7. Control the teacher training pipeline to make digital learning the primary delivery vehicle.
8. Drive families out of the public school system via punitive measures (high-stakes testing, IEP non-compliance, No Excuses etc.) and create a perception of public education as dangerous and/or ineffectual so people withdraw to do home school or private school.
9. Set up charter cyber schools to accommodate the new “home school” families. This will further destabilize public school systems.
10. Start to build up “virtual” public schools. In PA they are doing it through the county intermediate units. These will be cross-district, regional programs. Students will be encouraged to enroll in a “few” classes online via these programs. They will brand them differently than the cyber charters. They will market it as a savvy cost-saving measure. See PA Open Campus.
11. Global corporations purchase cyber charter companies to do R&D to refine their online learning platforms and extend their reach-see Connections Academy (Pearson owned) in 29 states.
12. Convince the public that online portfolios are better suited to the 21st century “gig” economy workforce than traditional diplomas/transcripts. Make it difficult to procure and access traditional credentialing avenues. See rise of
Naviance use in schools. Push badging for non-academic skills.
13. Convince people that badging has merit and is a trustworthy measure of true skill. Continue to break down the “seat time narrative.” Learning can happen “anywhere.” You can earn badges anywhere, too-not just in school. [
See MEW post on ACT Workkeys]
14. Have legislation passed that allows for an increase in the use of credit-bearing ELOs (extended, expanded, enhanced learning opportunities)-preferably unlimited. Initially these programs will be before/after school and in summer, but once the community-based learning framework is in place, it can begin to usurp the role of bricks and mortar schools. Reduce seat-time funding requirements at a state level.

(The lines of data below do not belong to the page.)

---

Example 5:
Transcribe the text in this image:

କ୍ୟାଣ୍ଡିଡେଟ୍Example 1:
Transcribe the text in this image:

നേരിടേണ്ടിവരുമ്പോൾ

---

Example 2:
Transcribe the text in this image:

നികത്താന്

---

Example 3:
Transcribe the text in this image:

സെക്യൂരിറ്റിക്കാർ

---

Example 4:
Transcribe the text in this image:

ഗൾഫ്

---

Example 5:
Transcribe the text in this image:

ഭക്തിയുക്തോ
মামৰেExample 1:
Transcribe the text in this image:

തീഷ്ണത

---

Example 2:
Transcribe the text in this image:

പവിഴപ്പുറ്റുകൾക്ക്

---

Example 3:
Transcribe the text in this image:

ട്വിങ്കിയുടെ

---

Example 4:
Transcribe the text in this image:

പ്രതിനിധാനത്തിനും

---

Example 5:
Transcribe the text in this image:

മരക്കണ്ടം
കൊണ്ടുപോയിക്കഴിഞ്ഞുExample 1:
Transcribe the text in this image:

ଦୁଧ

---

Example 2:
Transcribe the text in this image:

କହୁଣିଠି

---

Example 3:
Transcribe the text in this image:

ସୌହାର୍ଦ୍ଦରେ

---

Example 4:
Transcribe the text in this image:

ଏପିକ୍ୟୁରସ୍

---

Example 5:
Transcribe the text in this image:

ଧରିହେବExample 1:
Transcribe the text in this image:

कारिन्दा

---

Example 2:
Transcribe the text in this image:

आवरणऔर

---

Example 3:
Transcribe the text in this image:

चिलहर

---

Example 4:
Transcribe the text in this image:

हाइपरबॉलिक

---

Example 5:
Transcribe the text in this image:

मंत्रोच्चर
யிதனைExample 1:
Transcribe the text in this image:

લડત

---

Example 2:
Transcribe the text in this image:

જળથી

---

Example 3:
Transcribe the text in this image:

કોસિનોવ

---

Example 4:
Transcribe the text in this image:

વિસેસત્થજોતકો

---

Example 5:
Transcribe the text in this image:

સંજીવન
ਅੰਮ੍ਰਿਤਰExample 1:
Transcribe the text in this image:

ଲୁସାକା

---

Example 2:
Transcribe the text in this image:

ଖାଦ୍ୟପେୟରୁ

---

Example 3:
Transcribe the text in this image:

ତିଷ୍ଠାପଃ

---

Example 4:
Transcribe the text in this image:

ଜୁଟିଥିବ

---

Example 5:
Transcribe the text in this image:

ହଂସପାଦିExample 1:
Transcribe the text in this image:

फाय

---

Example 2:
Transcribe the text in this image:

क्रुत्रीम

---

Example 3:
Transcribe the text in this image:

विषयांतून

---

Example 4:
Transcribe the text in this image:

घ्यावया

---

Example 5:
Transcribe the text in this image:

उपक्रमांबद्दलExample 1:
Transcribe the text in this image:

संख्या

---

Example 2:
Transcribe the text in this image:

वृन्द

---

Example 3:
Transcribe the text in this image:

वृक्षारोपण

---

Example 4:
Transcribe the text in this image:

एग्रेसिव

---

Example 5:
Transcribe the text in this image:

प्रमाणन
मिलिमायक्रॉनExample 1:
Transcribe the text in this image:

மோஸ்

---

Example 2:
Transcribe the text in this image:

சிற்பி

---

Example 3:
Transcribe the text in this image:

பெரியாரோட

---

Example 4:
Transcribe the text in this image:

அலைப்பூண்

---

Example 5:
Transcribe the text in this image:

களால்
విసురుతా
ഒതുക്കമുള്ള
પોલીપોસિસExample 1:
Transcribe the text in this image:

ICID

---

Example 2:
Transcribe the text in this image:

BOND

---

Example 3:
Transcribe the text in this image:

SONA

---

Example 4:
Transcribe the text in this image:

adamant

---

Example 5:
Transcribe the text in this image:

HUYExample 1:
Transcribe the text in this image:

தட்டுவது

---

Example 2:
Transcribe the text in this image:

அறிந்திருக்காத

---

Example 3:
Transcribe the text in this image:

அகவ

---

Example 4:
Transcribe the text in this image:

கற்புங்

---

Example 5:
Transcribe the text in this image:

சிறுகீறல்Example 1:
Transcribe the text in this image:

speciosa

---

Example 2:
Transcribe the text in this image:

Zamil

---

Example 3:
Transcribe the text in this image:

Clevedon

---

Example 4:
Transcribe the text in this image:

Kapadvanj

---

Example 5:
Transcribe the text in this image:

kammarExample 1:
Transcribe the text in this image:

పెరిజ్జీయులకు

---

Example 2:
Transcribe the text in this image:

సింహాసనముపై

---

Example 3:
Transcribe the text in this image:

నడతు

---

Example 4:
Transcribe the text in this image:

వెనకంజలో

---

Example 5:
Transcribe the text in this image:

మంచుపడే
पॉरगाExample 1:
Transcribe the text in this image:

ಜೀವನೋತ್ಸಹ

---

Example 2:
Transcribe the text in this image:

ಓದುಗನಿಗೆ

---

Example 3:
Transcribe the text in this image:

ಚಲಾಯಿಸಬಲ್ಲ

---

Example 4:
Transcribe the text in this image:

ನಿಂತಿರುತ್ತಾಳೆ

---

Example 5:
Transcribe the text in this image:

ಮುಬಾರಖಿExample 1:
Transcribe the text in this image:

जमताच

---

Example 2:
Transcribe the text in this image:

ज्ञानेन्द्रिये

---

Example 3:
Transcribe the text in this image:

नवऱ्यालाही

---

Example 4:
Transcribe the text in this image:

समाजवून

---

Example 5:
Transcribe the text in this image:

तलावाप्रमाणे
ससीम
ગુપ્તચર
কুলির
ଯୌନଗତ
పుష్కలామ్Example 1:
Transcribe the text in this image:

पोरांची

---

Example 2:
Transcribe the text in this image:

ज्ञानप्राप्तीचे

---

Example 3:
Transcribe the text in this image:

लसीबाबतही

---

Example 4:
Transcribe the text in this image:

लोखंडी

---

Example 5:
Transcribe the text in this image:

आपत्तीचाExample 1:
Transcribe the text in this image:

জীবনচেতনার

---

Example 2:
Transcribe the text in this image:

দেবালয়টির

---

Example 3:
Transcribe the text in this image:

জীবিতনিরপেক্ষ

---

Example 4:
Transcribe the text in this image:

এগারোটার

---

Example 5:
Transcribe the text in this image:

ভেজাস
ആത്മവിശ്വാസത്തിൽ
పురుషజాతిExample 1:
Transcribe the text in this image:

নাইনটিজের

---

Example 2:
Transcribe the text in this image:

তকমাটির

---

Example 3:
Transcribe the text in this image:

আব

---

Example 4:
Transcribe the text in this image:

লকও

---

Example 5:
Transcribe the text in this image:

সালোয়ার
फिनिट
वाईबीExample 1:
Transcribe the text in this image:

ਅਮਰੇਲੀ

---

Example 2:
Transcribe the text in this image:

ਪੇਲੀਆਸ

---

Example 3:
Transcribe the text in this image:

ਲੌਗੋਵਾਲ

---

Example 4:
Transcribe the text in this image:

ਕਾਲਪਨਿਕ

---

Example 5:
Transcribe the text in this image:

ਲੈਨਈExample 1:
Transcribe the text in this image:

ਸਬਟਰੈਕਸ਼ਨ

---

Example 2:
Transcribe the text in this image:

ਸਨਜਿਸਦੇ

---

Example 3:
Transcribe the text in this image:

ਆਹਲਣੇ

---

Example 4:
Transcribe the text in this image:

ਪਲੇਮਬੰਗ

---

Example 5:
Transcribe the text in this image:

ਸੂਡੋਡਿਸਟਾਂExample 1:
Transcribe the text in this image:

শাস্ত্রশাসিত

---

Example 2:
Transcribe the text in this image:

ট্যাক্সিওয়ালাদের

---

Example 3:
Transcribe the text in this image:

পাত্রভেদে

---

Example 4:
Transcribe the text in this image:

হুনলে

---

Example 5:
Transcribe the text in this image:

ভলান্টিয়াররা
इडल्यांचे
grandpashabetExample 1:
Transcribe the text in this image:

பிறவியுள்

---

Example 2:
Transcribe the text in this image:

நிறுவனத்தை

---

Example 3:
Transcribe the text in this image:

15. Blur the lines between high school and college through dual enrollment programs, many of which are delivered digitally. Couch it as “lifelong learning.” Expand online AP classes to target niche markets and add legitimacy to the online learning model.
16. Get Federal legislation passed so for-profit online education providers can access student loan financing for online courses that will result in badges and micro-credentials.
17. Establish a common list of skill codes for the labor force that can be tied to the online portfolios and to screen job applicants more efficiently. There will be limited on-the-job training in the future. People will need to finance their own training.
18. Open up global education markets via TiSA (Trade in Services Agreement). Digital education controlled by multinational corporations (with a supplement of local project based learning) becomes the norm in the 21st century. If you are up for a short dystopian essay. It paints a compelling picture:
http://vibrantlearning.aam-us.org/2…
*Don’t count on the non-profits to step up and save education. The ELO / Learning Eco-System model will allow them to significantly expand their programming, and once they accept philanthropic monies or funding via “Pay for Success” or social impact bonds, they will not be in position to fight back. Certified teachers will be replaced by Americorps/Vista kids keeping track of the online portfolios, and newly-minted college graduates will have temporary-grant funded jobs staffing project-based learning at cultural and job-training centers. No more need for certified teachers.
http://www.knowledgeworks.org/sites…
You can see that we are already up to step #9 and have elements for #10-18 in the works. Your data set will become the property of the multinational corporation so the question you have to ask yourself is, how much do they care about your pursuit of happiness and your rights?